This was the first box I opened. I plugged the light in and it didn't work. Not good. Upon closer examination, I realized that one of the wires had come loose from the pins on the bulb. I then realized that this 24" fixture does not have any actual sockets for the bulbs. It looks like there are wires coming from the ballast and they connect to the bulb using some quick-connect fittings. I think this will be more clear when I post some pictures. Once the wires were connected, the light worked with no problems. 


*48" light*
The 48" fixture seems much more robust and well put together. It has two switches so you can operate the front and rear bank of lights independently. This fixture does contain sockets for the lamps, unlike the 24" light. I can't remember right now if the lights are linear or square base lights. I will take a look when I get home and post.

Dan


----------



## ming (Dec 6, 2003)

Can't wait to see the results roud:


----------



## ksand (Oct 19, 2004)

Thanks for the thread, _dewcew_, I'm interested, too.


----------



## Urkevitz (Jan 12, 2004)

I am interested in the 48 inch model, I have a shoplight on the front of my tank to even out the lighting. I figure I could remove the actinics, and just run 2 daylights in the center of the reflector. Do the fixtures lack an acrylic splash guard?


----------



## dewcew (Aug 3, 2004)

Urkevitz,

Both models come with an acrylic splash shield. My tank is 5' wide, so I am planning on gutting the fixture to get more even light diffusion. If I had a 4' tank, I would simply replace the actinics and use it on my tank.

Dan


----------



## Marc (Oct 13, 2004)

good review- very interested in reading more!


----------



## Marc (Oct 13, 2004)

anything new on this?


----------



## Jerm (Sep 26, 2005)

Reviving this thread, do these fixtures work well?


----------



## Raul-7 (Oct 17, 2003)

I recently bought the 17" 186W Odyssea (The Lexus equivalent of Jebo?) MH/PC combo. 

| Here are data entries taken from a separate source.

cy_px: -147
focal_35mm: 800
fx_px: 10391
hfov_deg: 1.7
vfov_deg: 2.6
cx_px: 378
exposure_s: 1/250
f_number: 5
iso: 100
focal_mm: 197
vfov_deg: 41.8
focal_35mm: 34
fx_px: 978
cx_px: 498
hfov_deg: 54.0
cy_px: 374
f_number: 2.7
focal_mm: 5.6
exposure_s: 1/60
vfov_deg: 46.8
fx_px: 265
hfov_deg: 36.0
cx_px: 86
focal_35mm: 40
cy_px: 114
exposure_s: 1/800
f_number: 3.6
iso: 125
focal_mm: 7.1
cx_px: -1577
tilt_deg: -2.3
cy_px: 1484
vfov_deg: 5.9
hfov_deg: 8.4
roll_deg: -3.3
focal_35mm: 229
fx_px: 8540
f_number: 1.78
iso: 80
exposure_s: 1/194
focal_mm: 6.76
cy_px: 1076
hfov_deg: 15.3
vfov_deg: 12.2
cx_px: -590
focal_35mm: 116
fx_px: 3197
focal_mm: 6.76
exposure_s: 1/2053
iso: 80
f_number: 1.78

Ballasts: All the ballasts are in one aluminum housing; 2x18W PC (straight-pin) ballasts, 1x150W MH ballast. Then there's 2 LED lights on the flanks of the MH on the unit itself. The ballast housing was a great idea; two 3" fans come on as soon as the MH is on and there is good ventelation grills on the sides. There are 3 independant switches, yet there's only one power cord! Thus I had to resort to buying automatic wall-timer switches; works perfectly now. 

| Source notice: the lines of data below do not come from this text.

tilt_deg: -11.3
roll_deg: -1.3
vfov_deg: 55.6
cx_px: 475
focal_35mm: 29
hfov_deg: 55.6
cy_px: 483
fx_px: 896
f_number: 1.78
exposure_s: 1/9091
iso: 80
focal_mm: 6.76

Unit: The unit is extremely light weight, which I find to be great; especially considering when you need to hang it from the ceiling. It is all aluminum, except for the two sides which are plastic. Lots of ventilation on the sides and there's two 3" fans that also come on when the MH is on. Both hanging pendants and legs are included, but the legs are ugly thin pieces of aluminum, while the cables are decent metal wires. Acrylic covers the two PC bulbs, plastic on the LED and UV filtering-glass over the MH.

Reflectors: The PC reflectors are similar to the Coralife Aqualights. While the MH reflector is the usual bullated one found on most MH lights. 

Bulbs: I ended up changing all the bulbs, except for the LEDs, as they were all designed for marine.

Overall: 8/10


----------